(EXCERPT)
════════
In step 58, the search module 31 expands the keyword-sets K₁to K_nby adding, to each set, a plurality of the neighboring keywords stored in step 55 for that set. All neighboring keywords might be added to a keyword-set in some embodiments. In this preferred embodiment, however, search module 31 checks whether any neighboring keyword stored in step 55 was identified for more than one keyword-set K₁to K_n. Any such keyword is excluded, and all remaining neighboring keywords are added to their respective keyword-sets K₁to K_nin step 58.

The expanded keyword sets K₁to K_nare used by document matcher module 32 to identify relevant documents in document corpus 40. In step 59, the document matcher 32 string-matches keywords in the keyword-sets to text in each document. In step 60, the document matcher selects documents which are associated with each text class i based on results of the string-matching process. This process is described in more detail below. In step 61, the documents so identified for each text class are stored, with their class label i, in training dataset 39. The resulting training dataset 39 can be used to bootstrap classifier module 23 as indicated at step 62. Training module 25 of ML system 24 can use the dataset to train model 23 via a supervised learning process in the usual way.

It will be seen that the above system exploits a word embedding generated for compound keywords to generate a training dataset automatically with only minimal user input. The compound keywords carry less ambiguity than ordinary words, and exploiting a word embedding based on these keywords enables expanded keyword sets, each collectively descriptive of a class, to be generated automatically and used to extract text about a specific topic with high precision. A training dataset of sufficiently high quality for initial model training can thus be generated with ease, using only a small, easily obtainable set of user-selected keywords per class. This system offers effective automation of a process which previously required significant manual effort by experts in the field in question, allowing classifiers to be trained even when no ground truth data is available. Classifiers can be instantiated quickly, and valuable feedback obtained from model users at an early stage of deployment.
════════
(EXERCISE INPUTS)
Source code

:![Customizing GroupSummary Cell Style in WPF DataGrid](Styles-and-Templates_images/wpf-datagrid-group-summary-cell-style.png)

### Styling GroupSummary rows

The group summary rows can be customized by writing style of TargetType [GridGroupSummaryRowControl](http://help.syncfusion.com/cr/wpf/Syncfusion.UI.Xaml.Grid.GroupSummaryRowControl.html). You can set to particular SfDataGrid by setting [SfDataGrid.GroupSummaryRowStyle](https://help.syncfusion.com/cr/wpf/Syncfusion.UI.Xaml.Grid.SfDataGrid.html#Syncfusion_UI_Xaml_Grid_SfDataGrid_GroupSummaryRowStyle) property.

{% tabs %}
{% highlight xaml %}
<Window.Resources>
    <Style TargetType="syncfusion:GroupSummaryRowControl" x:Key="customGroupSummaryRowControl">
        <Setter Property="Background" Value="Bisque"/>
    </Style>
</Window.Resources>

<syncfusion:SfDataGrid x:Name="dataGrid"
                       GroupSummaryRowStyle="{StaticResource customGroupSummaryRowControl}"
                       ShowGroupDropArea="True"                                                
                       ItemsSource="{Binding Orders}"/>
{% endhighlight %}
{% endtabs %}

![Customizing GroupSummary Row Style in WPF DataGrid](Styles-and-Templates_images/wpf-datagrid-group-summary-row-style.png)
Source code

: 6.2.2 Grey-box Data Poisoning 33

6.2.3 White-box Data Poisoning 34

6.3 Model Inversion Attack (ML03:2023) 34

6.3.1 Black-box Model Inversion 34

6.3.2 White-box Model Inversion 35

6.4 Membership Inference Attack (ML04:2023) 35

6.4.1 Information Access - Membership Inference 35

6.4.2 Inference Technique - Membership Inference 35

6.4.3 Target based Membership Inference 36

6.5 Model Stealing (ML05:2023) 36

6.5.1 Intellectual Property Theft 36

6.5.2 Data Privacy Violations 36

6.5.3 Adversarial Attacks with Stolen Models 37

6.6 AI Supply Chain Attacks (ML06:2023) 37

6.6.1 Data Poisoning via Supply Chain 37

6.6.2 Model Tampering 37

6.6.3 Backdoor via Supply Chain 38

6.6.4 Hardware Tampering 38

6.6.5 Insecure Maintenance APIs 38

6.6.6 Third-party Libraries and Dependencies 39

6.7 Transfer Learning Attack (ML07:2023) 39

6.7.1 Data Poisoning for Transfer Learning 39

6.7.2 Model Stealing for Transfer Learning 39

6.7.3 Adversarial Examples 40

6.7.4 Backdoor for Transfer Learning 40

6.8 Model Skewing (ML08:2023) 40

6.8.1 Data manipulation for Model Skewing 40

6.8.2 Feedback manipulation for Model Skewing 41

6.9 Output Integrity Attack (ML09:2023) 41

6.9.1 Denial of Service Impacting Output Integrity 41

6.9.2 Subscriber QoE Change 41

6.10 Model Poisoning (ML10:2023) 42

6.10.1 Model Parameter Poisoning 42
════════
(WHAT THIS EXERCISE ASKS)
a) Restate word for word the part of the keyword-expansion excerpt running from "In step 58, the" down to "K_nin step 58.".
b) Quote everything in the rows from their first line down to the line containing "The group summary", both ends included.
The rows have no connection to the excerpt on expanding keyword sets.

(RESULTS OF THE EXERCISE)
a)
In step 58, the search module 31 expands the keyword-sets K₁to K_nby adding, to each set, a plurality of the neighboring keywords stored in step 55 for that set. All neighboring keywords might be added to a keyword-set in some embodiments. In this preferred embodiment, however, search module 31 checks whether any neighboring keyword stored in step 55 was identified for more than one keyword-set K₁to K_n. Any such keyword is excluded, and all remaining neighboring keywords are added to their respective keyword-sets K₁to K_nin step 58.

b)
Source code

:![Customizing GroupSummary Cell Style in WPF DataGrid](Styles-and-Templates_images/wpf-datagrid-group-summary-cell-style.png)

### Styling GroupSummary rows

The group summary rows can be customized by writing style of TargetType [GridGroupSummaryRowControl](http://help.syncfusion.com/cr/wpf/Syncfusion.UI.Xaml.Grid.GroupSummaryRowControl.html). You can set to particular SfDataGrid by setting [SfDataGrid.GroupSummaryRowStyle](https://help.syncfusion.com/cr/wpf/Syncfusion.UI.Xaml.Grid.SfDataGrid.html#Syncfusion_UI_Xaml_Grid_SfDataGrid_GroupSummaryRowStyle) property.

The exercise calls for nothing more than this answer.